Traditionally, immigrant spouses of U.S. veterans and members of the military typically are allowed to remain in the U.S. under an immigration policy called “parole in place.” That policy recognizes the sacrifices made by those who serve in the armed forces.
Stars & Stripes, the newspaper covering the U.S. military, said an estimated 11,000 active military members have a spouse facing deportation. Those figures climb when veterans’ families like the Juarezes are added in.
“These are not people knocking off banks and 7-Elevens,” Paul Donnelly of American Families United, a nonprofit that advocates for immigration reform, told the newspaper. “These are military families trying to get by, and it’s a lousy thing to do.”
Earlier this month, Alejandra Juarez gave up her fight and voluntarily returned to Mexico. Her husband and daughters remained in Florida, in part because of the violence that initially led her to flee from Mexico 20 years ago.
If you think Alejandra Juarez brought on her predicament herself, consider Angela Becerra, a 4-year-old preschooler in Aurora, Colo. She faces deportation at the end of August, even though both parents are U.S. citizens.
Angela was born in Peru in 2014. Her biological mother was developmentally disabled and had been used by sex-traffickers. The baby was taken to an orphanage when she was 11 days old.
Amy and Marco Becerra, both U.S. citizens, were living in Peru at the time. A friend at the orphanage asked them if they would be foster parents for the newborn. They agreed.
Eventually, the Becerras decided to apply to adopt the girl. In April 2017, the adoption was approved by a Peruvian court. By then, the couple had decided it would be better to raise the child in the United States, where there were more opportunities and better schools.
Amy Becerra was hired for a state government job in Colorado in March 2017. Marco remained in Peru with Angela for what the couple thought would be a few weeks while the child’s immigration papers were processed by the U.S. government.
Those few weeks turned into 13 months. The visa that finally allowed Angela to come to the United States early this year expires on Aug. 31. On top of that headache, the U.S. government has turned down the child’s permanent residency request.

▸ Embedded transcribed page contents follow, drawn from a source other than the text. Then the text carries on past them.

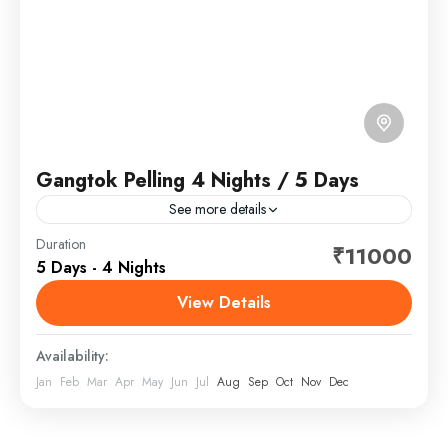
Gangtok Pelling 4 Nights / 5 Days
See more details
Gangtok is the capital of the mountainous northern
Duration
₹11000
5 Days - 4 Nights
Indian state of Sikkim. Established as a Buddhist
pilgrimage site in the 1840s, the city became
View Details
capital...
Sikkim
Availability:
Jan
Feb
Mar
Apr
May
Jun
Jul
Aug
Sep
Oct
Nov
Dec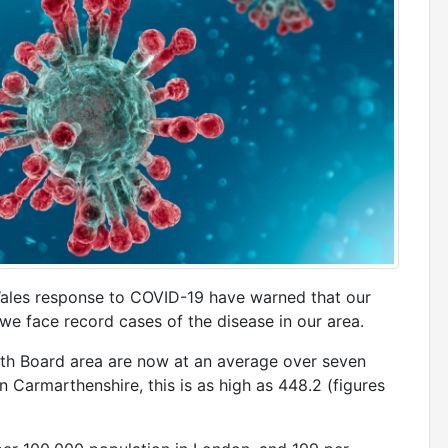
 Wales response to COVID-19 have warned that our
we face record cases of the disease in our area.
lth Board area are now at an average over seven
n Carmarthenshire, this is as high as 448.2 (figures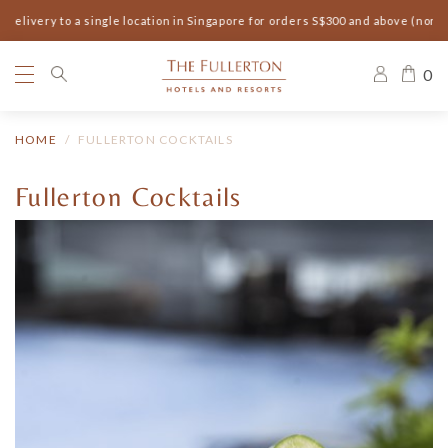
elivery to a single location in Singapore for orders S$300 and above (non-s
0
HOME
FULLERTON COCKTAILS
Fullerton Cocktails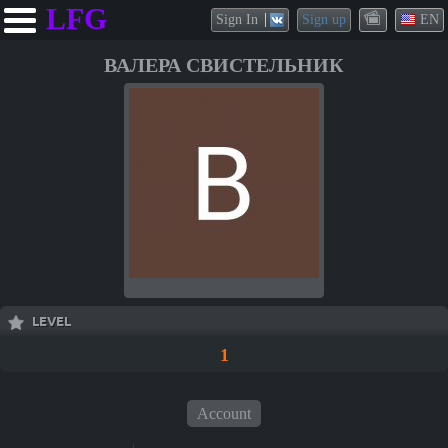
LFG
Sign In
Sign up
EN
ВАЛЕРА СВИСТЕЛЬНИК
LEVEL
1
Account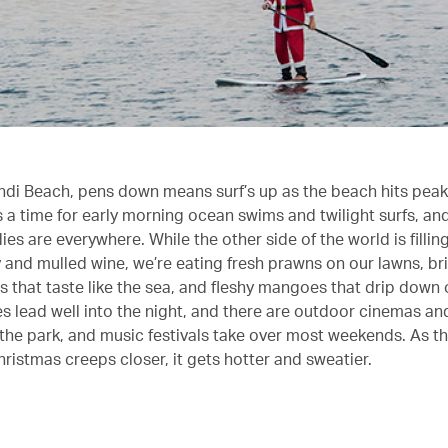
ondi Beach, pens down means surf’s up as the beach hits pea
s a time for early morning ocean swims and twilight surfs, a
es are everywhere. While the other side of the world is fillin
y and mulled wine, we’re eating fresh prawns on our lawns, b
s that taste like the sea, and fleshy mangoes that drip down 
s lead well into the night, and there are outdoor cinemas and
 the park, and music festivals take over most weekends. As th
hristmas creeps closer, it gets hotter and sweatier.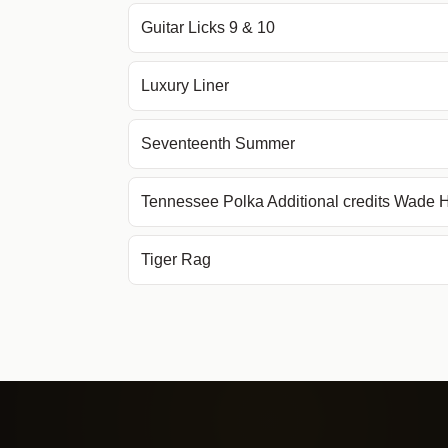
Guitar Licks 9 & 10
Luxury Liner
Seventeenth Summer
Tennessee Polka Additional credits Wade
Tiger Rag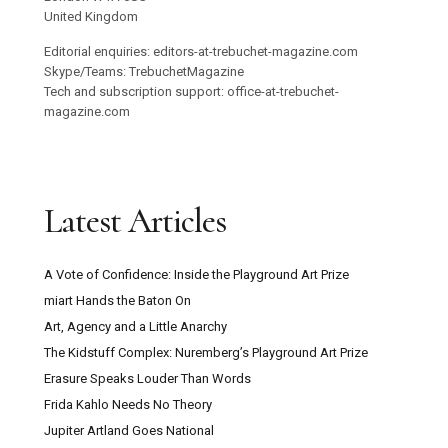
United Kingdom
Editorial enquiries: editors-at-trebuchet-magazine.com
Skype/Teams: TrebuchetMagazine
Tech and subscription support: office-at-trebuchet-
magazine.com
Latest Articles
A Vote of Confidence: Inside the Playground Art Prize
miart Hands the Baton On
Art, Agency and a Little Anarchy
The Kidstuff Complex: Nuremberg’s Playground Art Prize
Erasure Speaks Louder Than Words
Frida Kahlo Needs No Theory
Jupiter Artland Goes National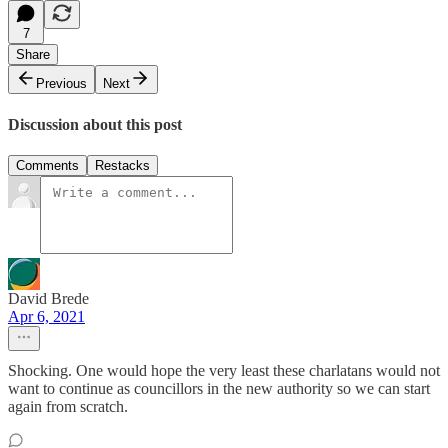
7
Share
Previous
Next
Discussion about this post
Comments
Restacks
David Brede
Apr 6, 2021
Shocking. One would hope the very least these charlatans would not
want to continue as councillors in the new authority so we can start
again from scratch.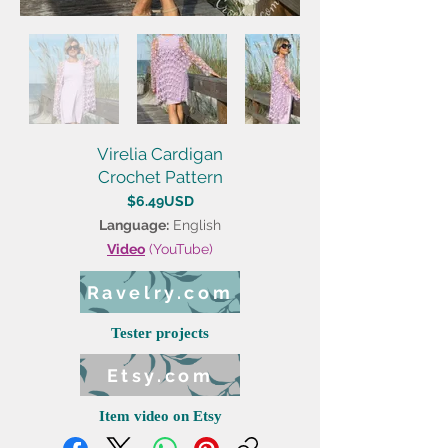
Virelia Cardigan
Crochet Pattern
$6.49USD
Language:
English
Video
(YouTube)
Ravelry.com
Tester projects
Etsy.com
Item video on Etsy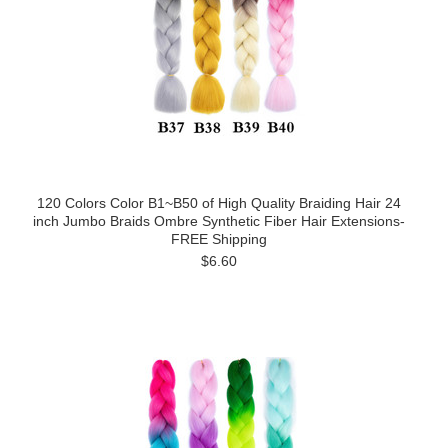
120 Colors Color B1~B50 of High Quality Braiding Hair 24
inch Jumbo Braids Ombre Synthetic Fiber Hair Extensions-
FREE Shipping
$6.60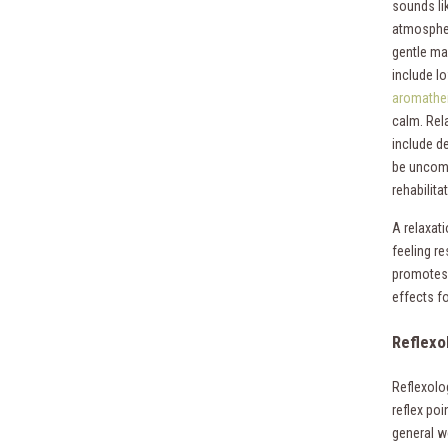
sounds lik
atmospher
gentle ma
include lo
aromathe
calm. Rel
include d
be uncomf
rehabilita
A relaxati
feeling re
promotes 
effects f
Reflexo
Reflexolog
reflex poi
general w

It is unlikely the appeal will be completed this month. That sets up an unacceptable choice for the Becerras: They can ignore the expiration of Angela’s visa and run the risk she will be deported, or they can quit their jobs and take Angela back to Peru while the appeal drags on.
“It’s inconceivable that a child of two citizen parents would have to live out her life as an undocumented alien in this country,” Amy Becerra told a Denver television station.
Unfortunately, as I said earlier, our government has demonstrated that common sense is not all that common — as Angela Becerra and Alejandra Juarez illustrate.